Amazon supprime des emplois d'une main et signe des chèques de plusieurs milliards de dollars pour l'IA de l'autre, une stratégie qui devient rapidement la nouvelle norme dans la Big Tech.
Amazon.com Inc. procède à une nouvelle vague de licenciements cette semaine, touchant sa division Selling Partner Services, alors même que l'entreprise accélère ses investissements de plusieurs milliards de dollars dans l'intelligence artificielle. Cette mesure est la dernière d'une vaste restructuration d'entreprise qui a vu le géant technologique supprimer plus de 30 000 emplois depuis début 2025 tout en injectant des capitaux dans le développement de l'IA, une stratégie double qui crée de l'incertitude pour les employés et divise les investisseurs.
Ces coupes sont le reflet direct des priorités de l'entreprise, a indiqué le PDG Andy Jassy. Bien qu'Amazon n'ait pas commenté le nombre spécifique de postes touchés lors de ce cycle, Jassy a précédemment défendu les dépenses massives de l'entreprise dans l'IA, arguant qu'elles transformeront fondamentalement l'expérience client et les opérations internes. L'entreprise investit des milliards pour construire l'infrastructure nécessaire afin de rivaliser dans la course aux armements de l'IA.
Cette stratégie n'est pas propre à Amazon. Meta Platforms Inc. prévoirait de supprimer près de 8 000 emplois tout en prévoyant que ses dépenses d'investissement pour 2026, largement destinées à l'IA, se situeront entre 125 et 145 milliards de dollars. D'autres grandes entreprises technologiques, dont Cisco et LinkedIn, ont également annoncé des licenciements cette année, signalant une réallocation des ressources à l'échelle du secteur, du personnel vers les processeurs.

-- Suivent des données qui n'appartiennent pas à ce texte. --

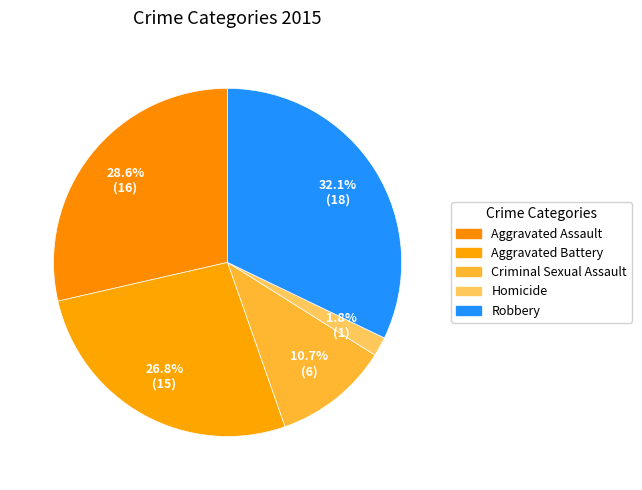

Does Robbery account for over 50% of the chart?

No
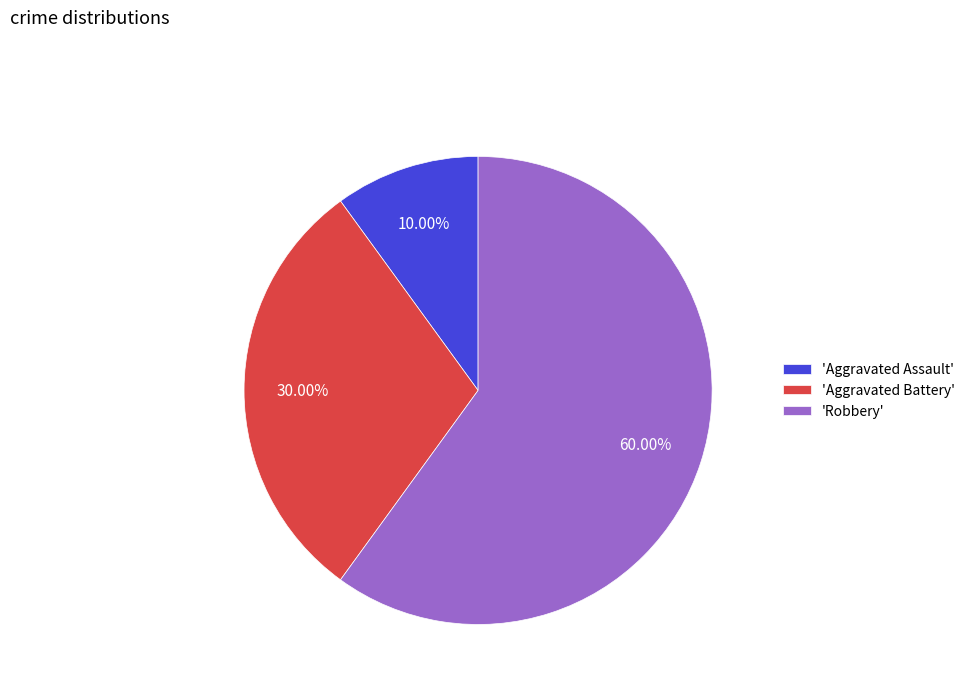

Which category accounts for the majority?

'Robbery'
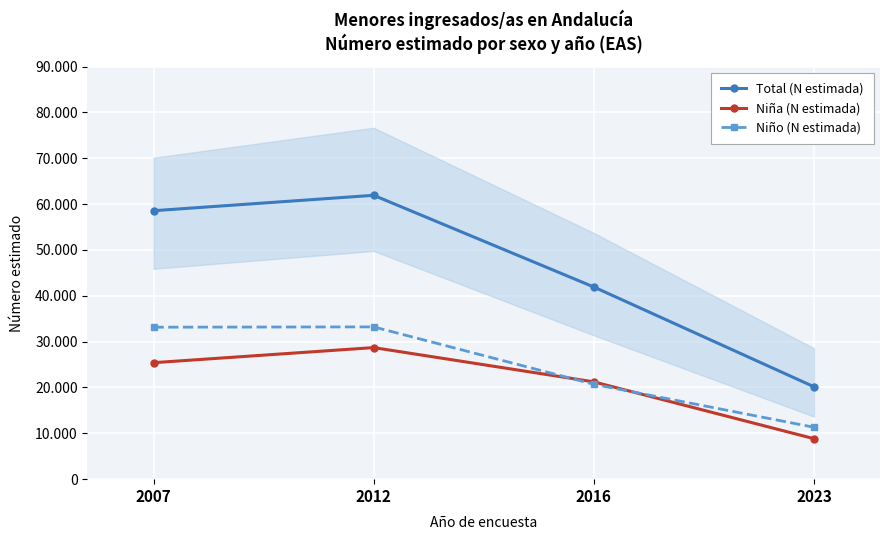

Reading left to right, what are all the values shown in this chart?

Total (N estimada): 2007=58565	2012=61926	2016=41925	2023=20160
Niña (N estimada): 2007=25411	2012=28704	2016=21228	2023=8835
Niño (N estimada): 2007=33154	2012=33222	2016=20697	2023=11325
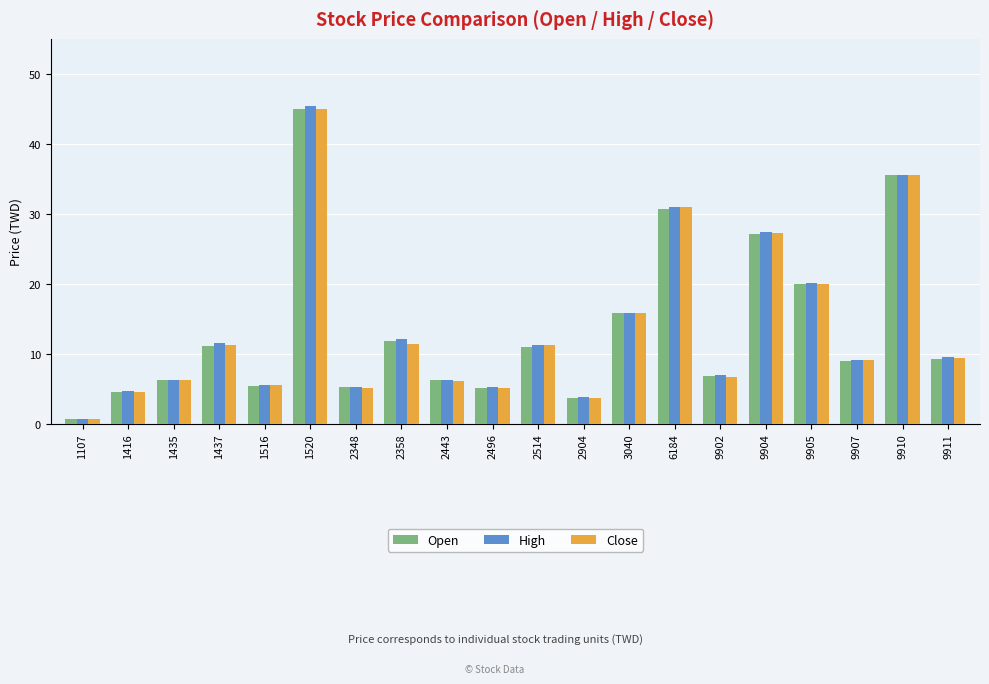

What is the highest value of the Open series?

45.0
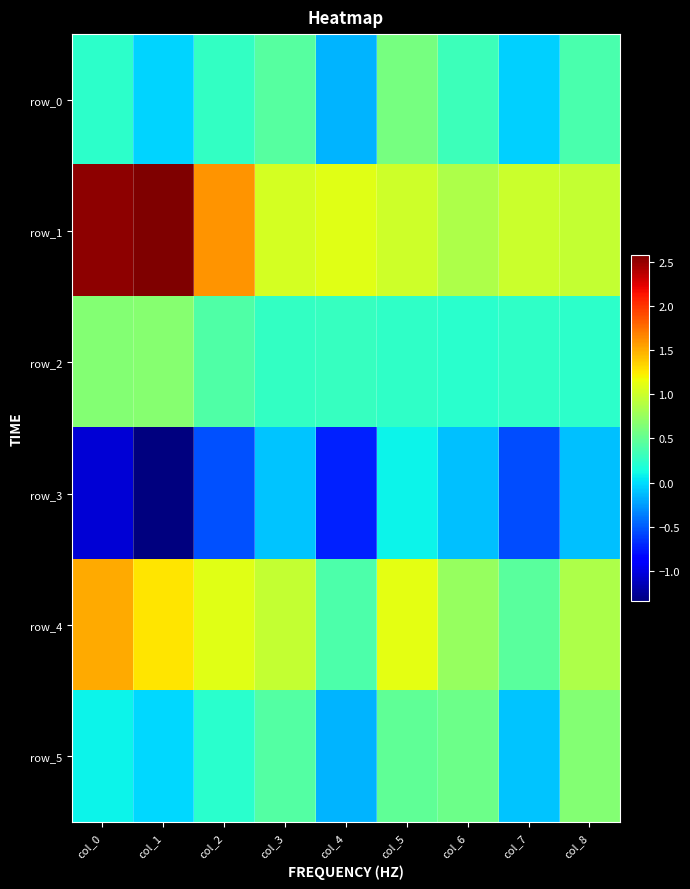

Which series has the largest total across all categories?

row_1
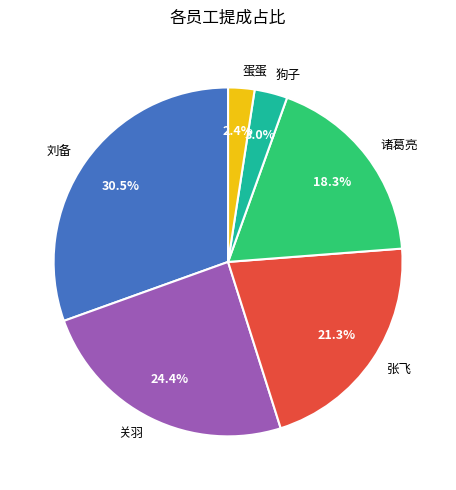

To the nearest percent, what is the combined percentage of 诸葛亮 and 蛋蛋?

21%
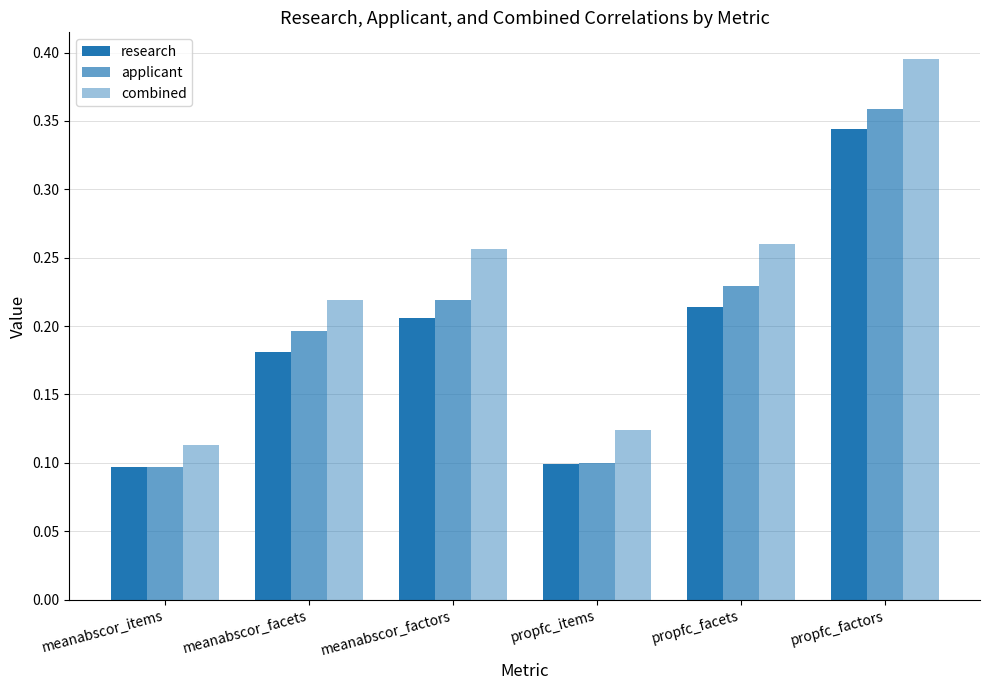

What is the difference between the combined values at propfc_factors and meanabscor_items?

0.3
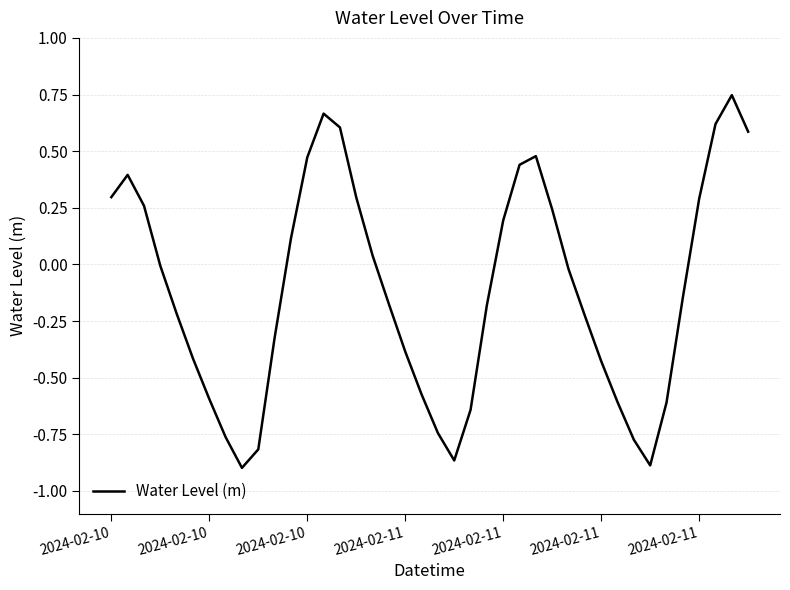

How many lines are shown in the chart?

1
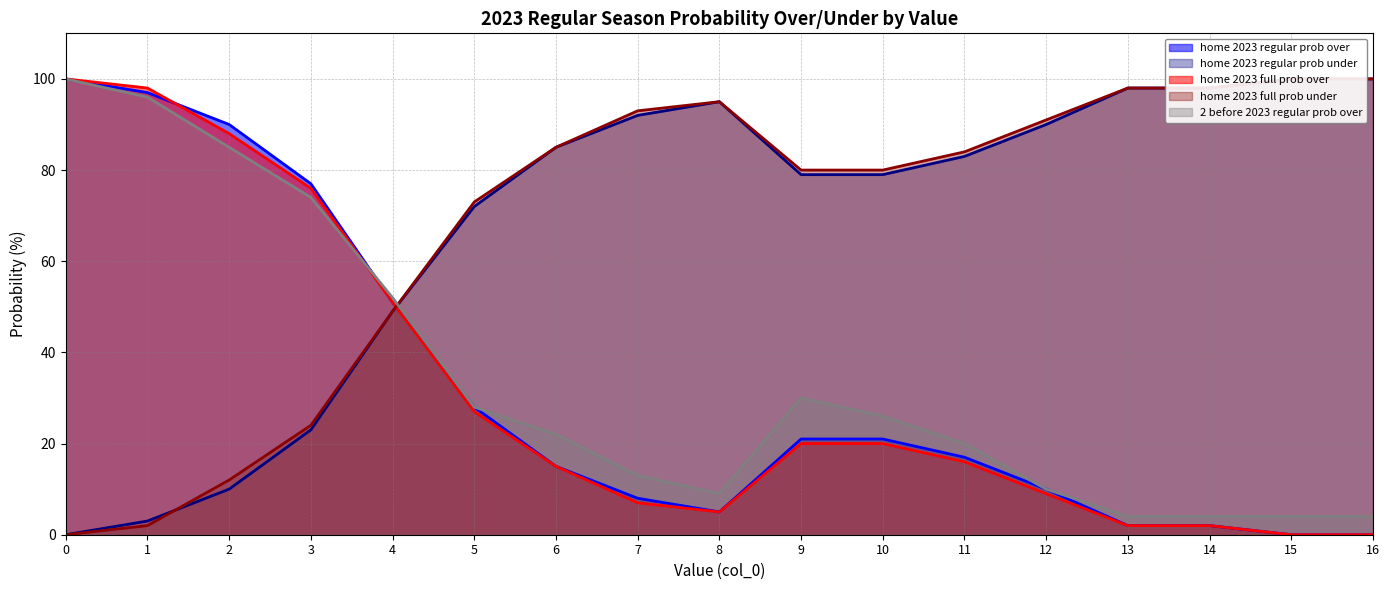

Which series ends up on top after the final intersection of home 2023 full prob over and home 2023 full prob under?

home 2023 full prob under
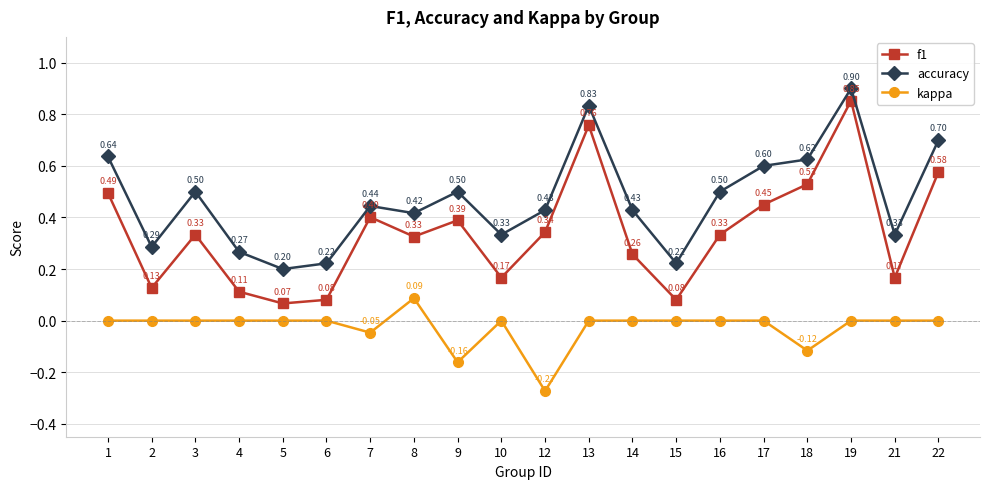

Is it true that f1 equals 0.5 at 1?

True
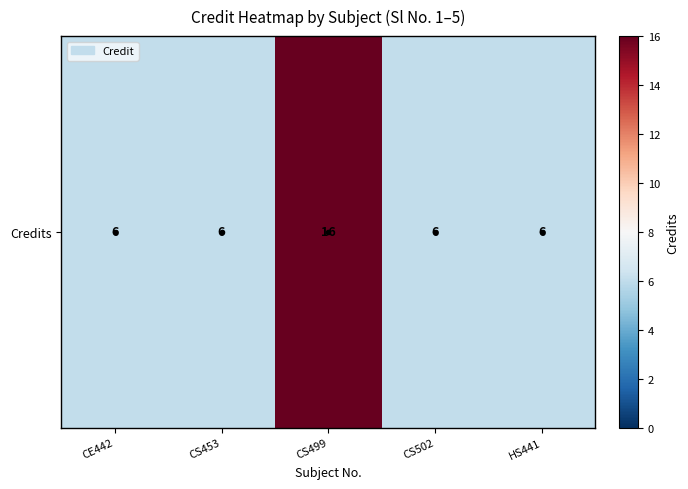

Count the values in the range 6 to 7.

4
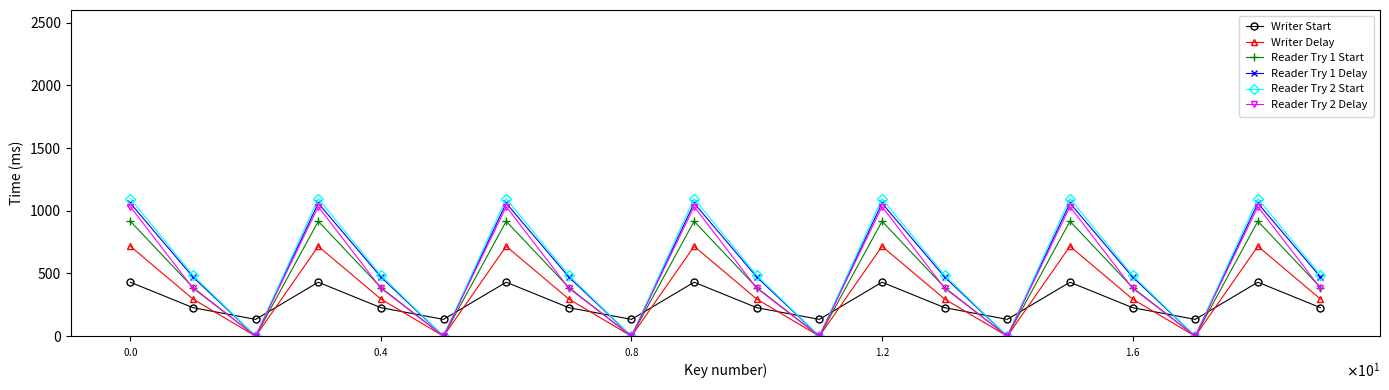

True or false: Reader Try 1 Start has more than 0 points higher than both neighbors.

True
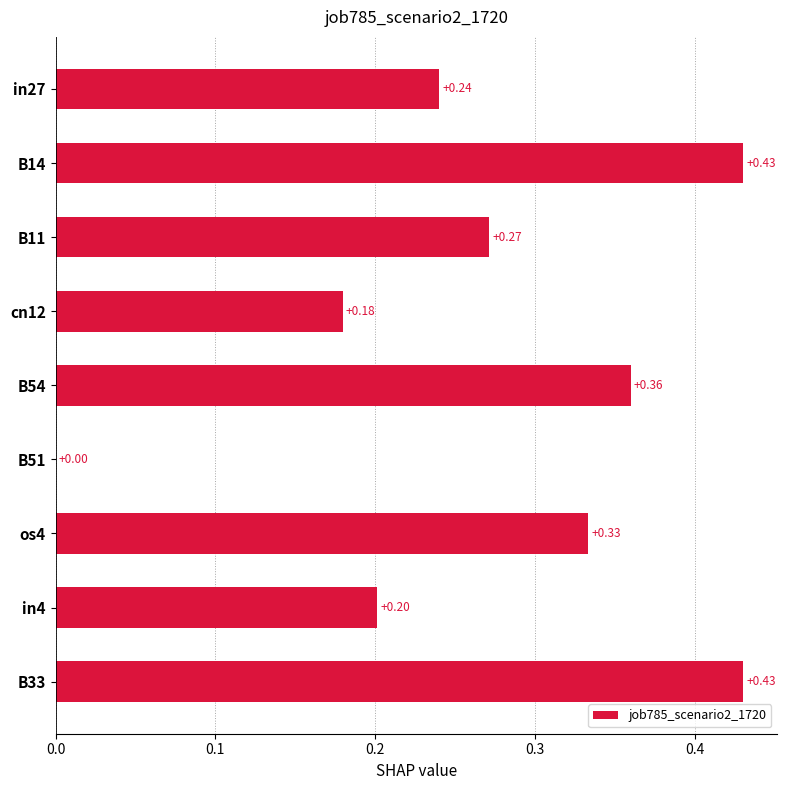

What is the sum of the values at B33 and B14?

0.9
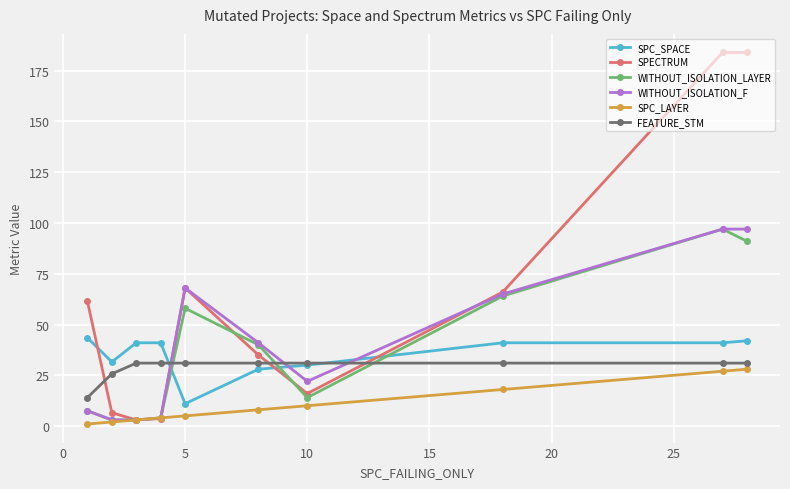

In WITHOUT_ISOLATION_LAYER, how many points are higher than both neighbors (excluding endpoints)?

2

Pour les investisseurs, cette tendance présente un calcul complexe. Les licenciements dans la division d'Amazon destinée aux vendeurs tiers pourraient être interprétés comme un indicateur baissier d'un ralentissement de la croissance dans son cœur de métier e-commerce. À l'inverse, le pivot agressif vers l'IA est un pari haussier sur l'efficacité future et de nouvelles sources de revenus. La question centrale est de savoir si l'immense déploiement de capitaux pour l'IA générera des rendements suffisants pour justifier les réductions d'effectifs en cours et naviguer dans le moral bas qui a frappé d'autres entreprises, comme Meta, poursuivant une voie similaire.
La restructuration met en lumière un arbitrage à enjeux élevés : réduire les effectifs dans des divisions matures et intensives en capital humain pour financer le déploiement massif et intensif en capital de l'IA. Alors que le PDG Mark Zuckerberg chez Meta s'est montré loquace sur l'automatisation réduisant le besoin de grandes équipes, l'impact à long terme sur les revenus et la rentabilité dans l'ensemble du secteur technologique reste à voir. Le marché attend maintenant de voir si ces mesures de réduction des coûts sont le signe d'une allocation disciplinée du capital ou le symptôme d'un ralentissement de la croissance dans les activités principales qui financent ces projets d'IA ambitieux.
Cet article est à titre informatif uniquement et ne constitue pas un conseil en investissement.